Defunct school in Flagstaff, Arizona

Sinagua High School was the third public district high school in Flagstaff, Arizona. A part of the Flagstaff Unified School District, it opened in 1989 and was closed in 2010. Three other schools were also closed at the same time. The school's colors were royal blue and gray. The mascot was the Mustangs.

==History==

In 1987 the board of trustees approved the groundbreaking of a third high school in Flagstaff USD. Sinagua HS was scheduled to take boundary areas from both Coconino and Flagstaff high schools upon its opening. There was a controversy over the selected name as some students called the school "Sin High".

===Closure===
Sinagua's enrollment had remained steady for years between 960 and 1,070 students, but enrollment elsewhere, such as at Coconino High School, was falling.

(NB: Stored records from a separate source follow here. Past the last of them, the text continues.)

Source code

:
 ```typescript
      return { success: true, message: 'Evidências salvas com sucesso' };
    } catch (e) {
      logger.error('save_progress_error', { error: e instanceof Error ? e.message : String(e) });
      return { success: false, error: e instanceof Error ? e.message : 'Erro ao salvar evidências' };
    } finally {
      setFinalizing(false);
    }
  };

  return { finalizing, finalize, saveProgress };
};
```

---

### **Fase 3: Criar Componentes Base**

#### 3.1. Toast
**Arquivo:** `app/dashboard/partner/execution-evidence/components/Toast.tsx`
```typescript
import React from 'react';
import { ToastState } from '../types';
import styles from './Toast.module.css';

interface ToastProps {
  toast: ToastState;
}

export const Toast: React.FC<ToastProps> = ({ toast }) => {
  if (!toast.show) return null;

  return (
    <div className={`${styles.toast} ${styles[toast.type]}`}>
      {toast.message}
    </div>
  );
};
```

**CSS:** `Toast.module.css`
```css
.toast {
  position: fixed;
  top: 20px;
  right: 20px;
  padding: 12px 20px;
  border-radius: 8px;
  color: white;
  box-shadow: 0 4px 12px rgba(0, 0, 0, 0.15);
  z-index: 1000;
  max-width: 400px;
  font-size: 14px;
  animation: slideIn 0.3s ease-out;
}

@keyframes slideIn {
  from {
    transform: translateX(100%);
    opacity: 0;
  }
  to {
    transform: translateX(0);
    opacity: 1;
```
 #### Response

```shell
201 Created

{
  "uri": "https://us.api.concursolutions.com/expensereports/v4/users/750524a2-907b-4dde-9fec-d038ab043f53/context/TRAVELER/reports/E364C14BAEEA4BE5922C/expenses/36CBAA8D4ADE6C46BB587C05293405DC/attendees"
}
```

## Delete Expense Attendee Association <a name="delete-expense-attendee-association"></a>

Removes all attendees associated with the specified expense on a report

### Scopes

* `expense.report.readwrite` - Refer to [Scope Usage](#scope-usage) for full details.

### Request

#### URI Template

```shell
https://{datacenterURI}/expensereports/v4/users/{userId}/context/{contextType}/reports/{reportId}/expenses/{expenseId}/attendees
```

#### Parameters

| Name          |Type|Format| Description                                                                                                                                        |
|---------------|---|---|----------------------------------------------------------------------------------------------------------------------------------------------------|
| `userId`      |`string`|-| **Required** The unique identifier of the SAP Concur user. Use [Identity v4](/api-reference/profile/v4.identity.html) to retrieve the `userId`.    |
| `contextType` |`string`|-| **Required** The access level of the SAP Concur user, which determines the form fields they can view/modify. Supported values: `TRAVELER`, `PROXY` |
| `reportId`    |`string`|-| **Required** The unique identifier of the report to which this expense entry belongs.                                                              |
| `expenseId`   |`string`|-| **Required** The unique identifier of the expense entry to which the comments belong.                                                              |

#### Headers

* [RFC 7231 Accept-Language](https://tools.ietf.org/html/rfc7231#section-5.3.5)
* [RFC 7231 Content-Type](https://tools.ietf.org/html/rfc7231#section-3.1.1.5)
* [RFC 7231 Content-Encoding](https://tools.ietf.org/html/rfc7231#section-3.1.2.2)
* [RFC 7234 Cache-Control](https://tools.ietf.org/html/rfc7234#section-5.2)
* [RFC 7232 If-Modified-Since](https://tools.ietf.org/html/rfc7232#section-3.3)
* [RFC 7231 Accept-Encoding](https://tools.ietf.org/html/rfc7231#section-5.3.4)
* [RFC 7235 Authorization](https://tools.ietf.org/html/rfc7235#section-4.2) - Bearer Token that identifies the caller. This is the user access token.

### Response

The Flagstaff Unified School District closed Sinagua and three other schools for a US $2 million cost savings; it also converted the Sinagua campus for use as a middle school to serve grades six through eight. Both schools received enrollment boosts, but Coconino absorbed the majority of Sinagua students in what was called "The Merge". Sinagua students at Coconino's 2011 graduation wore silver and blue tassels, and a class banner (a Sinagua tradition) featuring Sinagua blue, Coconino red, and purple was presented.

==Notable alumni==
- Katie Pavlich (2006), conservative political commentator and news editor of Townhall.com.